▸ **Source material**:
+ + + + +

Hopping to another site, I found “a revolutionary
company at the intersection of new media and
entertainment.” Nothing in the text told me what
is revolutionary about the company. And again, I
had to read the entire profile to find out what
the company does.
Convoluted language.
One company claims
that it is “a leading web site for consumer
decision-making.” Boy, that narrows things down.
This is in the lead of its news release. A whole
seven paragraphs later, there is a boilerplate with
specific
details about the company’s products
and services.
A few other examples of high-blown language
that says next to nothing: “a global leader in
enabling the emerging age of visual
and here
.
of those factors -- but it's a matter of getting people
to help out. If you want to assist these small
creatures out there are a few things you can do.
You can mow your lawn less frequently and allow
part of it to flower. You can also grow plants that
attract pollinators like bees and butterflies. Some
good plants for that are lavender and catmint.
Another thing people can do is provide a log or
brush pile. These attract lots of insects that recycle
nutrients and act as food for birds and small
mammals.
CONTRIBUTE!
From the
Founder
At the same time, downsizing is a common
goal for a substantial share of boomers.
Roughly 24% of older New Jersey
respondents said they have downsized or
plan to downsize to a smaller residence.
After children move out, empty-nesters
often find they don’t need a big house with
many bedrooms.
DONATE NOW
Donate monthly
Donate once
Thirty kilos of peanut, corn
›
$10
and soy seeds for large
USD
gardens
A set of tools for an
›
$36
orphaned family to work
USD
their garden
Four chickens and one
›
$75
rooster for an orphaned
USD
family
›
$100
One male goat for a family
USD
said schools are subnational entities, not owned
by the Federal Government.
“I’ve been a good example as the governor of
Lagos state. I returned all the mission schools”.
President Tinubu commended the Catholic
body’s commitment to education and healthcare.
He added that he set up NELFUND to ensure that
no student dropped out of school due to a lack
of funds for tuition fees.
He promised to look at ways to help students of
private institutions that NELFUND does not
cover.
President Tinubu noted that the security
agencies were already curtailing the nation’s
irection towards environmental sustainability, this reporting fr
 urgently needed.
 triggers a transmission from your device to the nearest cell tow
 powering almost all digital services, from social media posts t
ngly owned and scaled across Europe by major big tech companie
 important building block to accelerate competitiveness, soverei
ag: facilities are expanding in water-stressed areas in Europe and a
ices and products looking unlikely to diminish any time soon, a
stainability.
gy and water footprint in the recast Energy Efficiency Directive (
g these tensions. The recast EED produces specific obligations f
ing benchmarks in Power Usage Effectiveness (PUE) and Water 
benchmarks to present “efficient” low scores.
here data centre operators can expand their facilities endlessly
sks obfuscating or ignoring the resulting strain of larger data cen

+ + + + +

What is needed is an exact copy of every entry above.

▸ **Answer**:
Hopping to another site, I found “a revolutionary
company at the intersection of new media and
entertainment.” Nothing in the text told me what
is revolutionary about the company. And again, I
had to read the entire profile to find out what
the company does.
Convoluted language.
One company claims
that it is “a leading web site for consumer
decision-making.” Boy, that narrows things down.
This is in the lead of its news release. A whole
seven paragraphs later, there is a boilerplate with
specific
details about the company’s products
and services.
A few other examples of high-blown language
that says next to nothing: “a global leader in
enabling the emerging age of visual
and here
.
of those factors -- but it's a matter of getting people
to help out. If you want to assist these small
creatures out there are a few things you can do.
You can mow your lawn less frequently and allow
part of it to flower. You can also grow plants that
attract pollinators like bees and butterflies. Some
good plants for that are lavender and catmint.
Another thing people can do is provide a log or
brush pile. These attract lots of insects that recycle
nutrients and act as food for birds and small
mammals.
CONTRIBUTE!
From the
Founder
At the same time, downsizing is a common
goal for a substantial share of boomers.
Roughly 24% of older New Jersey
respondents said they have downsized or
plan to downsize to a smaller residence.
After children move out, empty-nesters
often find they don’t need a big house with
many bedrooms.
DONATE NOW
Donate monthly
Donate once
Thirty kilos of peanut, corn
›
$10
and soy seeds for large
USD
gardens
A set of tools for an
›
$36
orphaned family to work
USD
their garden
Four chickens and one
›
$75
rooster for an orphaned
USD
family
›
$100
One male goat for a family
USD
said schools are subnational entities, not owned
by the Federal Government.
“I’ve been a good example as the governor of
Lagos state. I returned all the mission schools”.
President Tinubu commended the Catholic
body’s commitment to education and healthcare.
He added that he set up NELFUND to ensure that
no student dropped out of school due to a lack
of funds for tuition fees.
He promised to look at ways to help students of
private institutions that NELFUND does not
cover.
President Tinubu noted that the security
agencies were already curtailing the nation’s
irection towards environmental sustainability, this reporting fr
 urgently needed.
 triggers a transmission from your device to the nearest cell tow
 powering almost all digital services, from social media posts t
ngly owned and scaled across Europe by major big tech companie
 important building block to accelerate competitiveness, soverei
ag: facilities are expanding in water-stressed areas in Europe and a
ices and products looking unlikely to diminish any time soon, a
stainability.
gy and water footprint in the recast Energy Efficiency Directive (
g these tensions. The recast EED produces specific obligations f
ing benchmarks in Power Usage Effectiveness (PUE) and Water 
benchmarks to present “efficient” low scores.
here data centre operators can expand their facilities endlessly
sks obfuscating or ignoring the resulting strain of larger data cen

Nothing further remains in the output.